Written request:
Extract each line of the listing below that contains the string "bottom".

Extracted information:
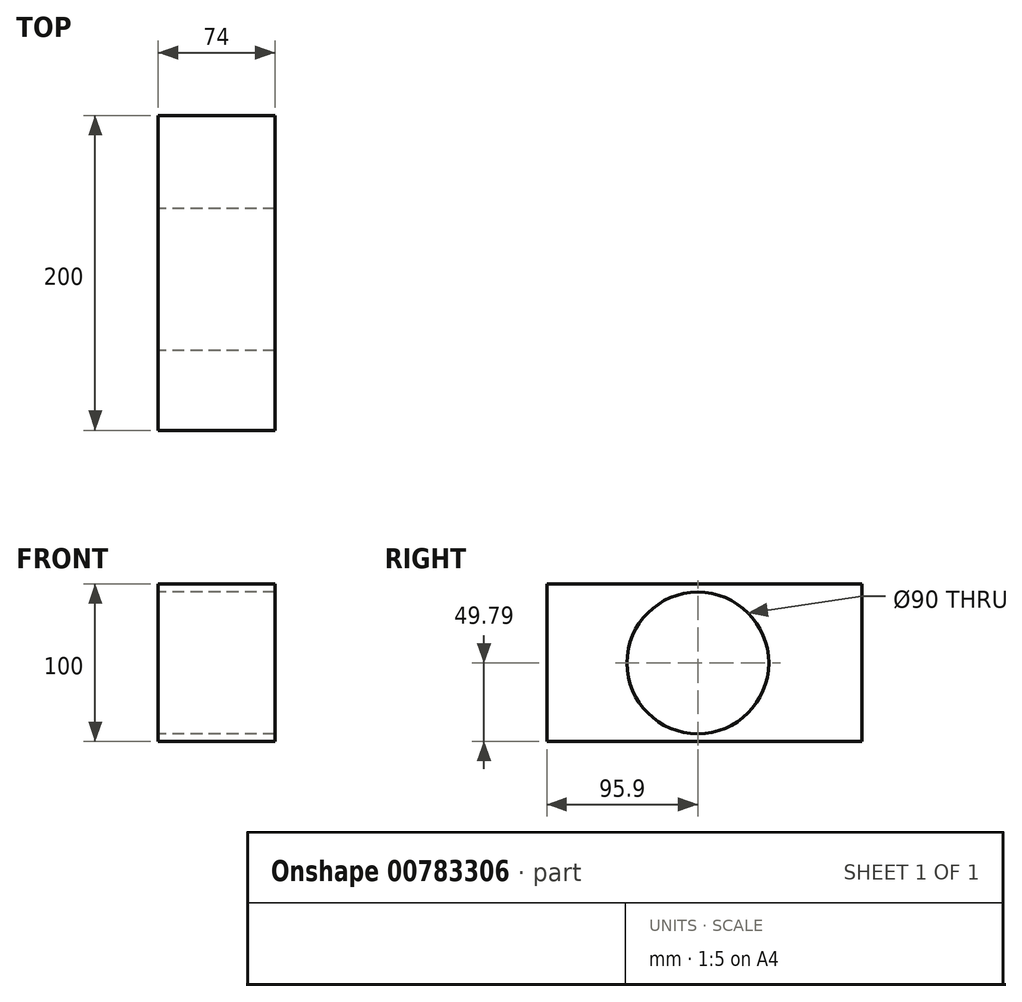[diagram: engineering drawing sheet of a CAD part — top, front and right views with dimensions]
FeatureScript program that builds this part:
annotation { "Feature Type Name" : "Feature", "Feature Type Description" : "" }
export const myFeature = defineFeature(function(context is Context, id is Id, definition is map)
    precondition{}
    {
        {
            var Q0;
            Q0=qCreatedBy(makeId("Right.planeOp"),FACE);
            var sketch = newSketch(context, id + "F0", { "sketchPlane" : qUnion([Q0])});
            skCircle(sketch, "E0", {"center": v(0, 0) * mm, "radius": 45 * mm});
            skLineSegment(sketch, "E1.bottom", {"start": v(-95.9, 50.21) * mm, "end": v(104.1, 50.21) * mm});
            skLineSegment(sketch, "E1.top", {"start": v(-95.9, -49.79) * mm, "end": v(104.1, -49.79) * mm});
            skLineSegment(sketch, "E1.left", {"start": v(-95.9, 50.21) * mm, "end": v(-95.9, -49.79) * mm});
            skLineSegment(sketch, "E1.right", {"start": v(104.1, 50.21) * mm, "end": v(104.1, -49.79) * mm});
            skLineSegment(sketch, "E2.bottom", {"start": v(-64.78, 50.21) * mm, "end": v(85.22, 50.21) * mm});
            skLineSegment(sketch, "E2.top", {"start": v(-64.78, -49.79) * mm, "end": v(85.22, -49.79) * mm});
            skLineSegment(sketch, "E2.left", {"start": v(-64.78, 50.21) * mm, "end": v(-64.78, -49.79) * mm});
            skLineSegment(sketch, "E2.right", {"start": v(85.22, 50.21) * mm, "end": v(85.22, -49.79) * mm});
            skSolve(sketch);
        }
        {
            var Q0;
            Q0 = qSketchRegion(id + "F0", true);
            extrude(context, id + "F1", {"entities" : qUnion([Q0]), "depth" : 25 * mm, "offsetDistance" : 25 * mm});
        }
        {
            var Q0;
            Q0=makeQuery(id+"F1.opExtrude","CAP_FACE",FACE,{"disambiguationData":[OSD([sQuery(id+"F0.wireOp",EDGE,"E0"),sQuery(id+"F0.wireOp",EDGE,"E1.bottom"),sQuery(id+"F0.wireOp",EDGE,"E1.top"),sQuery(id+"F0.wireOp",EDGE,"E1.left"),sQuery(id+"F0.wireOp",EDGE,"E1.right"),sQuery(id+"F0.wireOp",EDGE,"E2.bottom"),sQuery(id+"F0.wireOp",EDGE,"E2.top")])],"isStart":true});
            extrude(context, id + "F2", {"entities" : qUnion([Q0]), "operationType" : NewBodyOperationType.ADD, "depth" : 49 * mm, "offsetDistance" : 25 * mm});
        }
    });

---

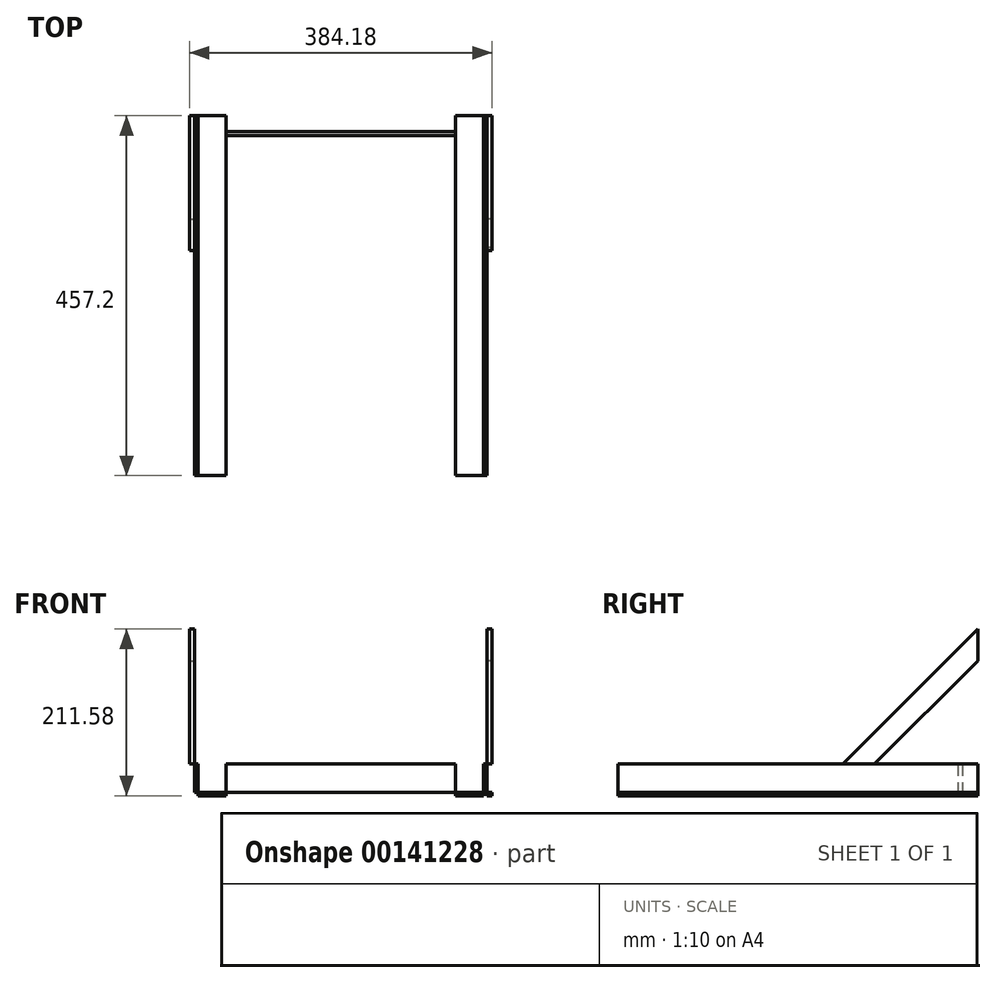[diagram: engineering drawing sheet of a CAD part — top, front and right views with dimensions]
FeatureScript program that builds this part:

The output:
            skLineSegment(sketch, "E1.bottom", {"start": v(-95.9, 50.21) * mm, "end": v(104.1, 50.21) * mm});
            skLineSegment(sketch, "E2.bottom", {"start": v(-64.78, 50.21) * mm, "end": v(85.22, 50.21) * mm});
            Q0=makeQuery(id+"F1.opExtrude","CAP_FACE",FACE,{"disambiguationData":[OSD([sQuery(id+"F0.wireOp",EDGE,"E0"),sQuery(id+"F0.wireOp",EDGE,"E1.bottom"),sQuery(id+"F0.wireOp",EDGE,"E1.top"),sQuery(id+"F0.wireOp",EDGE,"E1.left"),sQuery(id+"F0.wireOp",EDGE,"E1.right"),sQuery(id+"F0.wireOp",EDGE,"E2.bottom"),sQuery(id+"F0.wireOp",EDGE,"E2.top")])],"isStart":true});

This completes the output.